University dissertation from Department of Dermatology and Venereology, Lund University

Abstract: Popular Abstract in English The dissertation is divided into two parts. The first part deals with the development of a questionnaire diagnostic instrument for atopic dermatitis (AD). The second part concerns following a cohort and assessing the natural history of AD, in which the effect of specified risk factors is analysed. In Värmland, Sweden, a questionnaire that diagnoses AD in infants and preschool children was developed and validated. Physician diagnosis was used as the gold standard, and the questionnaire diagnosis was compared against that. Children with and without AD were recruited consecutively from childcare centres. The first study on preschool children included 60 individuals. The second validation study on infants included a sample of 476 children. The children were examined clinically for the presence of eczema. The examining physicians were blinded to the answers to the questionnaire. Physician diagnosis was adopted as the gold standard, and the questionnaire diagnosis was compared against that. It was shown that the questionnaire was able to diagnose AD with high accuracy both in infants and in preschool children (sensitivity 0.87 and 0.91, respectively; specificity 0.98 and 1.00, respectively). Further, a cohort of children was followed over a five-year period. An investigation was made as to whether children with AD had greater odds of developing asthma and rhinitis; also, the factors associated with remission of AD were identified.
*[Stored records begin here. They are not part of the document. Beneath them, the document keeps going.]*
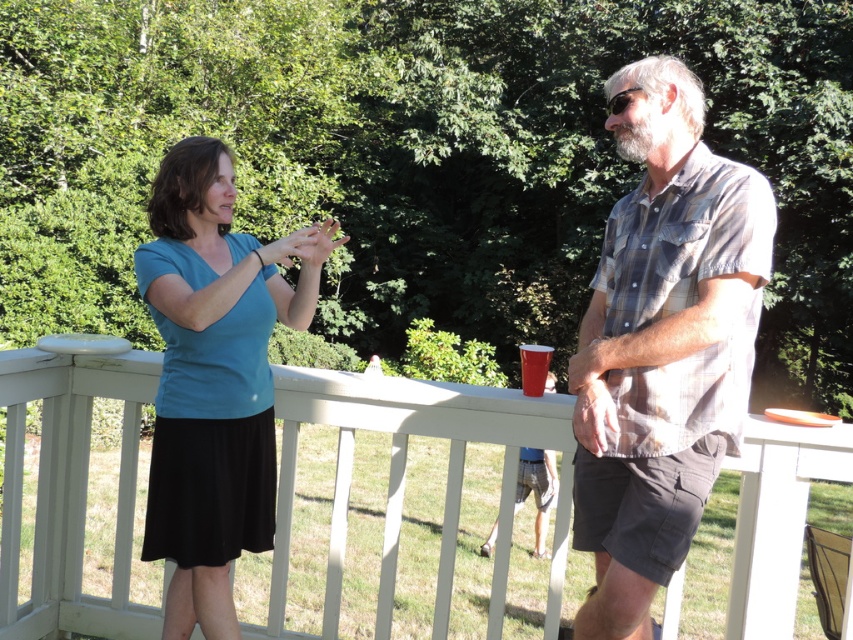
You are a photographer trying to capture a candid shot of the matte blue shirt at center and the red plastic cup at center. Since you want to focus on the shirt, which object should you adjust your camera to prioritize in the frame?

The matte blue shirt at center is positioned over the red plastic cup at center, so adjusting the camera focus on the matte blue shirt at center would naturally prioritize it in the frame.

From the picture: You are a photographer setting up a shot of the blue cotton shirt at upper center and the red plastic cup at center. Since you want to focus on the shirt, which object should you position closer to the camera to ensure it appears larger in the photo?

To make the blue cotton shirt at upper center appear larger in the photo, you should position it closer to the camera than the red plastic cup at center. Since the blue cotton shirt at upper center naturally occupies less space than the red plastic cup at center, moving it closer will help it dominate the frame.

You are a photographer trying to capture a candid shot of the blue cotton shirt at upper center and the white wooden railing at upper center. Since the railing is positioned under the shirt, would you adjust your camera angle to look upwards or downwards to frame both subjects properly?

Since the white wooden railing at upper center is positioned under the blue cotton shirt at upper center, you should adjust your camera angle to look upwards to frame both subjects properly.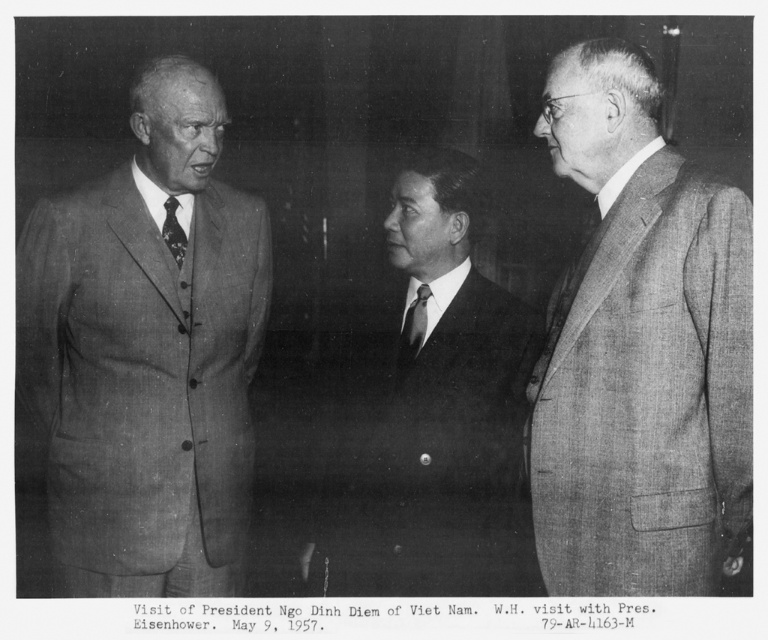
Is point (147, 588) positioned after point (409, 307)?

That is False.

Is point (207, 198) less distant than point (412, 300)?

Yes, point (207, 198) is closer to viewer.

Between point (204, 81) and point (409, 314), which one is positioned behind?

Point (409, 314)

Locate an element on the screen. The width and height of the screenshot is (768, 640). matte gray suit at left is located at coordinates (147, 353).

Between point (111, 593) and point (472, 186), which one is positioned behind?

The point (472, 186) is more distant.

Can you confirm if matte gray suit at left is wider than smooth black suit at center?

Correct, the width of matte gray suit at left exceeds that of smooth black suit at center.

Describe the element at coordinates (147, 353) in the screenshot. I see `matte gray suit at left` at that location.

The width and height of the screenshot is (768, 640). In order to click on matte gray suit at left in this screenshot , I will do `click(147, 353)`.

Which of these two, silky black tie at center or dark blue silk tie at left, stands shorter?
A high proportion of AD children subsequently developed asthma and rhinitis (adjusted odds ratio [aOR] 3.07; 95 % CI 1.79–5.27; aOR, 2.63; 1.85–3.73), though 52% of children also underwent remission of AD. For the development of asthma and rhinitis, the odds were increased for severe, early-onset, and persistent AD; for remission, the odds were increased for milder AD, later-onset AD, and atypical location of AD. Thus, for both development of asthma and rhinitis and for remission of AD, the most important factors were the aspects of AD. The main supervisor of this work was Åke Svensson, Lund University. The work for this dissertation was conducted in association with my co-supervisors Carl-Gustaf Bornehag, Karlstads University and Mikael Hasselgren, Örebro University. The studies presented here are part of the Dampness in Buildings and Health (DBH) study and the Swedish Environmental Mother and child Asthma and allergy study (SELMA) study.